Action item: Starting with the line that contains "care in the" and stopping after the line that contains "5. The blights", copy the entries below exactly. Include nothing else.

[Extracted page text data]
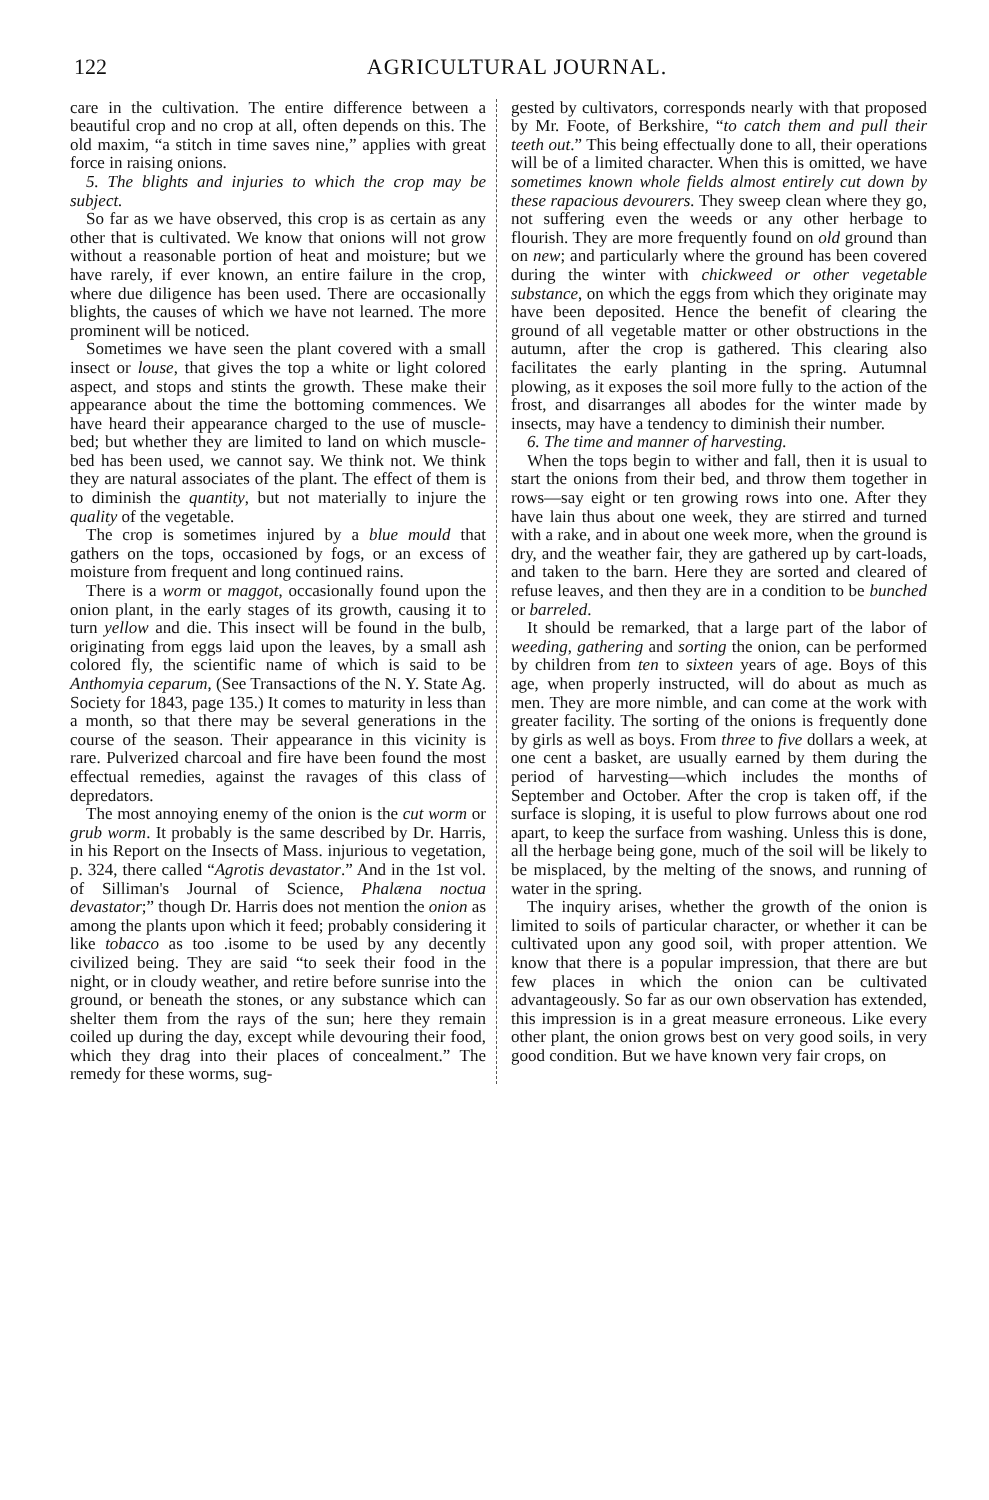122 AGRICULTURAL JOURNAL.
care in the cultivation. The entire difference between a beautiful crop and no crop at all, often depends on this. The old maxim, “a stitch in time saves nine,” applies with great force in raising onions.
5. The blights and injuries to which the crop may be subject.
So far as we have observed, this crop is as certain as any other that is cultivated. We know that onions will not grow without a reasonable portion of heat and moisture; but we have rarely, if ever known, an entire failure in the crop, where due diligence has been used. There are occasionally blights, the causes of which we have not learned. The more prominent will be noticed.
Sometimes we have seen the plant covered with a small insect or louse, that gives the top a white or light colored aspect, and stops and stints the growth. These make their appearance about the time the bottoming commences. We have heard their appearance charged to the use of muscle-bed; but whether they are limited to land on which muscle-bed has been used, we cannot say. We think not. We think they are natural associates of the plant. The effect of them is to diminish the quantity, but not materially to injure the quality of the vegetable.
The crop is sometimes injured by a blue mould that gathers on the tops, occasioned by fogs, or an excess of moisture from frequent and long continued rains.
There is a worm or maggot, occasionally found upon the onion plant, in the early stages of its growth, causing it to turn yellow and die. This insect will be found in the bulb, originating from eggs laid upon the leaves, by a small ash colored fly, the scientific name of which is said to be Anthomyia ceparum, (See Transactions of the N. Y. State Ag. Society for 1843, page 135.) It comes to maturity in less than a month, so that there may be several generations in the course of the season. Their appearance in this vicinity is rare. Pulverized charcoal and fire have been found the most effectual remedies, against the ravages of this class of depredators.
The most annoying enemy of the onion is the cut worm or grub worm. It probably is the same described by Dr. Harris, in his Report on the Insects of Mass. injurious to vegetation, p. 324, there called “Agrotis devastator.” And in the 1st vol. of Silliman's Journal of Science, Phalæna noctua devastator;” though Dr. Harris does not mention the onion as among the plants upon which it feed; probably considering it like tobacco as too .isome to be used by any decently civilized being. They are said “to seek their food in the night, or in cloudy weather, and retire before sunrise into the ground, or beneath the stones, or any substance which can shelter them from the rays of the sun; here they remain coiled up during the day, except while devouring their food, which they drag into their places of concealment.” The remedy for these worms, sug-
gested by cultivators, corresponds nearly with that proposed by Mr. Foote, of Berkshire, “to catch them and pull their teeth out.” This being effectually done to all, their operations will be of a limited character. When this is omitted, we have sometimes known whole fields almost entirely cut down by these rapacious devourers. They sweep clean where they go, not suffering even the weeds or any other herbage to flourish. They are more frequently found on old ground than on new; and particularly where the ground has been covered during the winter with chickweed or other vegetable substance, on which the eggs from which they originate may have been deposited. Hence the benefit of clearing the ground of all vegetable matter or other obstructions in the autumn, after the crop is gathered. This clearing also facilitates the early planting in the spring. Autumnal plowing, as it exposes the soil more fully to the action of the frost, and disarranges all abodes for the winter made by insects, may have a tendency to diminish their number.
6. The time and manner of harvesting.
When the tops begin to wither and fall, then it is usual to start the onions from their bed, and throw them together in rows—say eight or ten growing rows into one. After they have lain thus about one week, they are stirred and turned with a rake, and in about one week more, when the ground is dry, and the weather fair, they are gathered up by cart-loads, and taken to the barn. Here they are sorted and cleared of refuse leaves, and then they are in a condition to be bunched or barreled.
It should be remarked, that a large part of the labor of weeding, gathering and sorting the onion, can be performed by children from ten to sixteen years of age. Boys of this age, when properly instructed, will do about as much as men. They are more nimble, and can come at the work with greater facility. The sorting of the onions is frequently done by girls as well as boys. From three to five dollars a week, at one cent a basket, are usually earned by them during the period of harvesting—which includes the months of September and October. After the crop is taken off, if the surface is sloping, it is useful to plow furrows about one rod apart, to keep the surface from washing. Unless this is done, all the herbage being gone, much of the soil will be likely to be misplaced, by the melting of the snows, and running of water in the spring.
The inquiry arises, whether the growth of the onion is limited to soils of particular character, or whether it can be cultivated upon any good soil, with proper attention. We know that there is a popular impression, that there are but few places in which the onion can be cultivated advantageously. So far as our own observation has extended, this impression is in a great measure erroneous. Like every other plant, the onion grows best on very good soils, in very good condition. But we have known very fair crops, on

Task answer:
care in the cultivation. The entire difference between a beautiful crop and no crop at all, often depends on this. The old maxim, “a stitch in time saves nine,” applies with great force in raising onions.
5. The blights and injuries to which the crop may be subject.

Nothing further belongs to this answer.